NOTE: The Supreme Court summarized plaintiffs’ class action complaint at pages 2 and 3 as follows:
The complaint alleged that the proposed class plaintiffs “were injured and damaged in one or more of the following ways: a. They breathed the harmful chemicals, causing present and potential future damage to their lungs and other bodily organs and tissues; b. Their skin was exposed to the harmful chemicals, resulting in present and potential future damage to their skin and other bodily organs and tissues; c. The harmful chemicals polluted and contaminated their food and water supplies; d.

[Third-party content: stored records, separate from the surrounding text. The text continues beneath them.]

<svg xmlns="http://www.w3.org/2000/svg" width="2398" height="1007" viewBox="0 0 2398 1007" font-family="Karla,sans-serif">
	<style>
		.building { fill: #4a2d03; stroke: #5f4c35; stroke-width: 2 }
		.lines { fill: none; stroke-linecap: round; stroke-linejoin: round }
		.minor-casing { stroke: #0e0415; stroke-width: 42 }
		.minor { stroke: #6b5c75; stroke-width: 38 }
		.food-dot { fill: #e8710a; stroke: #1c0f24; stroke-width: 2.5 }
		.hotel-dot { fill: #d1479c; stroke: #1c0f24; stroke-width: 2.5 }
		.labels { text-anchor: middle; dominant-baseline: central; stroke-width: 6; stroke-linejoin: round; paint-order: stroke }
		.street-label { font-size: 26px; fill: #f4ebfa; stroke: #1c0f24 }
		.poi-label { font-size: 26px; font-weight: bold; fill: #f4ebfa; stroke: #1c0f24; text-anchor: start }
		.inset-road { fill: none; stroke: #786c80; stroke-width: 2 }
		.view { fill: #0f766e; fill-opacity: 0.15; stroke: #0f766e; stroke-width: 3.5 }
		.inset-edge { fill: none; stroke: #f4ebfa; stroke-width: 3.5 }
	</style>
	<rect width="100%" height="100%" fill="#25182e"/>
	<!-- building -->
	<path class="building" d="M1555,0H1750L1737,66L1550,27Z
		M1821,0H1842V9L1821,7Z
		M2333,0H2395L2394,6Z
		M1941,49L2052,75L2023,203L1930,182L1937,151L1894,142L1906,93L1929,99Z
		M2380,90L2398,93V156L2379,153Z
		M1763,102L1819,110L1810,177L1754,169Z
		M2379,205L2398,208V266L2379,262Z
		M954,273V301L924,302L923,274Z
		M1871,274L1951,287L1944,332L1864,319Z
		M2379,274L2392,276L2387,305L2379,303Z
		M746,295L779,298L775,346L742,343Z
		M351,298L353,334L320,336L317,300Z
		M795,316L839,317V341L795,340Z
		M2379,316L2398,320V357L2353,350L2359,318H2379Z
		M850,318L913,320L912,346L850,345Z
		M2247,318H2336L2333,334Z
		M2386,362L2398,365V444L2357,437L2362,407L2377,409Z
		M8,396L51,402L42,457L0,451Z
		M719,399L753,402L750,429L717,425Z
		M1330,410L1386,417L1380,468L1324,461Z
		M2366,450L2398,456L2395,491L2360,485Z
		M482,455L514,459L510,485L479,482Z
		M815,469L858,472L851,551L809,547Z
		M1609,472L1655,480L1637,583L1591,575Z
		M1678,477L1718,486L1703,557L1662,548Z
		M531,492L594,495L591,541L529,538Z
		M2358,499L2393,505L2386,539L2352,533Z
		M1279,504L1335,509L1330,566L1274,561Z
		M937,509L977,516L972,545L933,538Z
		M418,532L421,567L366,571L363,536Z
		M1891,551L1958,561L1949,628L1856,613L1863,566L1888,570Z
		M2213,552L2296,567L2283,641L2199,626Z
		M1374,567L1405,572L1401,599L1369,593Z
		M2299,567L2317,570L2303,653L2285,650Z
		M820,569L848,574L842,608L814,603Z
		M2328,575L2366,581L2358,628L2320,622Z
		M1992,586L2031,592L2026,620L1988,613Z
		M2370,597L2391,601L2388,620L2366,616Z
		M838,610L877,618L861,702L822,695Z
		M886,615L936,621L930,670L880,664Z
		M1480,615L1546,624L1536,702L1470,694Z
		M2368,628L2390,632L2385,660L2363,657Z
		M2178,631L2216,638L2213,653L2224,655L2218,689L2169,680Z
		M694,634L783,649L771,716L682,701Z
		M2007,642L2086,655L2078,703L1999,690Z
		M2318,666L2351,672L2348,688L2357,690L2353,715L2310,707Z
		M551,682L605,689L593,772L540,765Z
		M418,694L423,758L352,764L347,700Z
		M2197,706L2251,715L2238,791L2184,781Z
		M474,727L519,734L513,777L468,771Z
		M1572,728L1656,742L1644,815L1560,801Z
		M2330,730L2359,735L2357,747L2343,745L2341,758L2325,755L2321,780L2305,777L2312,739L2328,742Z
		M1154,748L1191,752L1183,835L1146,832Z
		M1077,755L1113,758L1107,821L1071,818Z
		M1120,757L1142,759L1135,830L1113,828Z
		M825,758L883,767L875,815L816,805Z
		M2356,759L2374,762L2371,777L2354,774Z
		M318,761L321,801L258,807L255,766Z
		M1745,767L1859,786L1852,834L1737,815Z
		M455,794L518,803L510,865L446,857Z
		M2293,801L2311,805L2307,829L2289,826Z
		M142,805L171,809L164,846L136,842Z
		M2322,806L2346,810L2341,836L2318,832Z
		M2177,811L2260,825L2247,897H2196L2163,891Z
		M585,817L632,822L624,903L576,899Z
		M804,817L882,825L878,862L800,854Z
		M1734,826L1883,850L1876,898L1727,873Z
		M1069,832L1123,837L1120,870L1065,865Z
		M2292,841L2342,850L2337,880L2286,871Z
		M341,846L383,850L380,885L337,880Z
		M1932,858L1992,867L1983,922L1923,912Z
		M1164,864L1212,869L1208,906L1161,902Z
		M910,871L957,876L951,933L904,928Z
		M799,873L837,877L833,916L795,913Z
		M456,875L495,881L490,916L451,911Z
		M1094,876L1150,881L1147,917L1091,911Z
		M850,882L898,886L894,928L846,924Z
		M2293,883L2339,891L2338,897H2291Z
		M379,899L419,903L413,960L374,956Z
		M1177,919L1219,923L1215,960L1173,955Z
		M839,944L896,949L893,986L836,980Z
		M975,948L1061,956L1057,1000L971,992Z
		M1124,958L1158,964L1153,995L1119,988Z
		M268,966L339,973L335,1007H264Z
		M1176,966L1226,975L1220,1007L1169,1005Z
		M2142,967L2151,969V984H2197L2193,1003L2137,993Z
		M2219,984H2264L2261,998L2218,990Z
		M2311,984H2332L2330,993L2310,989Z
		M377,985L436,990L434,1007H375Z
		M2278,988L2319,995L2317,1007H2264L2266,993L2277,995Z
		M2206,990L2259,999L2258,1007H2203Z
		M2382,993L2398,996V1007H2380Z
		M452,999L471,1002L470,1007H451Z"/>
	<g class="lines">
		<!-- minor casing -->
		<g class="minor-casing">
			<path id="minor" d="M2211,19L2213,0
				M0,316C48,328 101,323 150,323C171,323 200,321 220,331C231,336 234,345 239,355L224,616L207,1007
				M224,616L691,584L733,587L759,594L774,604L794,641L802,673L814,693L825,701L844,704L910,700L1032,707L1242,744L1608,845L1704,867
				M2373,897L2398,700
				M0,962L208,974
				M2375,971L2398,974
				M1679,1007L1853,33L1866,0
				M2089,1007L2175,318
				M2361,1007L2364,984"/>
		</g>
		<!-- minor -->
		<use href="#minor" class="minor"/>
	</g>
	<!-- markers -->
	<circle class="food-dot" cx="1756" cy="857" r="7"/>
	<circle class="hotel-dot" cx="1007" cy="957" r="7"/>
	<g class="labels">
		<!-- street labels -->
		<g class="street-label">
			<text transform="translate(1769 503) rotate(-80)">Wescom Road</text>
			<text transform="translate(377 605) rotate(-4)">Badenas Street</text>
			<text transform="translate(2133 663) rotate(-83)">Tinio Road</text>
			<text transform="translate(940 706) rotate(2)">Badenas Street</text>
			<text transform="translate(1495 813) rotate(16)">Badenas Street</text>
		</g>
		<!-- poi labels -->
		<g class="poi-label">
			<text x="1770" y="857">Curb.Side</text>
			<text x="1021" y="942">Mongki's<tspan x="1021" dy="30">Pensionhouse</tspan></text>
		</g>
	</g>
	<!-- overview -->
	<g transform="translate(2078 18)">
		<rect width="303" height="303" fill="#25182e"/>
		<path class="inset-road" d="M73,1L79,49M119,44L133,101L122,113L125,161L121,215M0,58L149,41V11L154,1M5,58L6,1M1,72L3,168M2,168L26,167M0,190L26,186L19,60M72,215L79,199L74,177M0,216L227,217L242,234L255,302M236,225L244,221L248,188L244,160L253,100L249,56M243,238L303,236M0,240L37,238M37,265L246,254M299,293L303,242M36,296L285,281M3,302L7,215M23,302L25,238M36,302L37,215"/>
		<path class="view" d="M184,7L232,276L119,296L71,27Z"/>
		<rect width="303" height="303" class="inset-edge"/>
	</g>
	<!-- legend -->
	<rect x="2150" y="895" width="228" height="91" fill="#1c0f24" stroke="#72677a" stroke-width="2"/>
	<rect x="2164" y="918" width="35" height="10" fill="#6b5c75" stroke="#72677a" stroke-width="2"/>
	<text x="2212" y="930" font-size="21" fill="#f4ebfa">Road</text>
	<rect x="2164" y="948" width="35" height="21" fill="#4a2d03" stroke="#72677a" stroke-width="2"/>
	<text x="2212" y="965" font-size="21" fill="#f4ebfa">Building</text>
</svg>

They have experienced physical and mental pain and suffering, fear, anguish, discomfort, and emotional distress, and they will continue to do so in the future, including the fear of future adverse medical consequences and dread diseases; -3- e. They were required to evacuate their homes and business, resulting in severe inconvenience and, in some cases, expense and/or loss of income; f. They have incurred medical and related expenses, and will incur such expenses in the future; g. They have lost wages, earning capacity, and other income, and will experience such losses in the future; f. [sic] They will be required to expend sums to clean the harmful chemical contamination from their real and personal property; g. [sic] To the extent that they are unable to clean the harmful chemical contamination from their real and personal property, the property will be diminished in value as a result of the contamination; h. [sic] The harmful chemicals have caused damage to the plaintiffs’ real and personal property; i. [sic] The plaintiffs will be required to undergo medical monitoring to detect future physical harm that may result from contact with the harmful chemicals; j. [sic] The plaintiffs will be required to sample their property to determine whether their property has been contaminated and the extent of that contamination.”